First published: 2017/10/29 (5 years ago) Abstract: Neural networks are vulnerable to adversarial examples and researchers have
proposed many heuristic attack and defense mechanisms. We address this problem
through the principled lens of distributionally robust optimization, which
guarantees performance under adversarial input perturbations. By considering a
Lagrangian penalty formulation of perturbing the underlying data distribution
in a Wasserstein ball, we provide a training procedure that augments model
parameter updates with worst-case perturbations of training data. For smooth
losses, our procedure provably achieves moderate levels of robustness with
little computational or statistical cost relative to empirical risk
minimization. Furthermore, our statistical guarantees allow us to efficiently
certify robustness for the population loss. For imperceptible perturbations,
our method matches or outperforms heuristic approaches.
A novel method for adversarially-robust learning with theoretical guarantees under small perturbations.
1) Given the default distribution P_0, defines a proximity of it as a set of distributions which are \rho-close to P_0 in terms of Wasserstein metric with a predefined cost function c (e.g.
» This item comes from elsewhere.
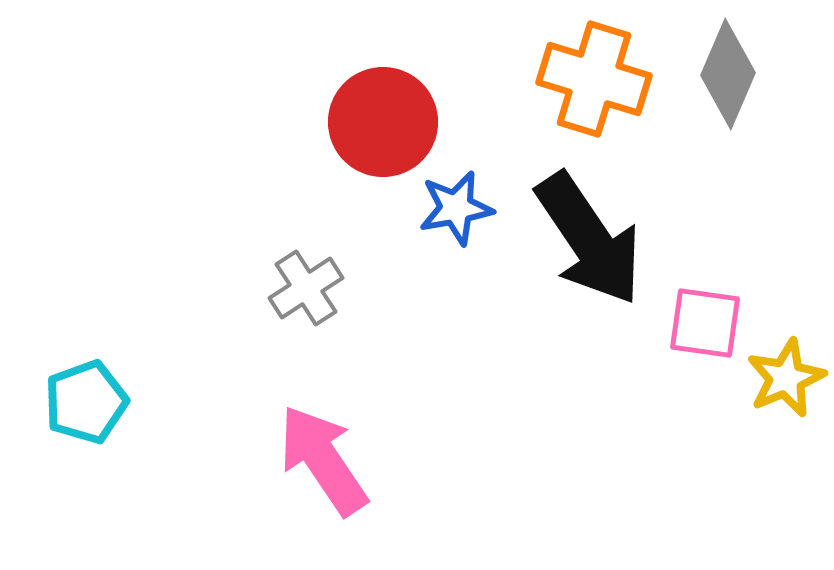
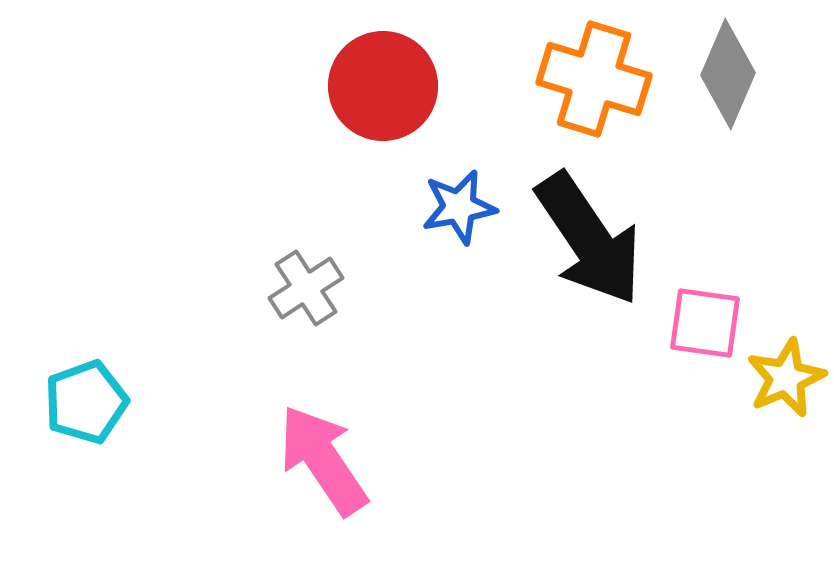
red circle: moved 36 px up
blue star: moved 3 px right, 1 px up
L2);
2) Formulates the robust learning problem as minimization of the worst-case example in the proximity and proposes a Lagrangian relaxation of it;
3) Given it, provides a data-dependent upper bound on the worst-case loss, demonstrates that the problem of finding the worst-case adversarial perturbation, which is generally NP hard, renders to optimization of a concave function if the maximum amount of perturbation \rho is low.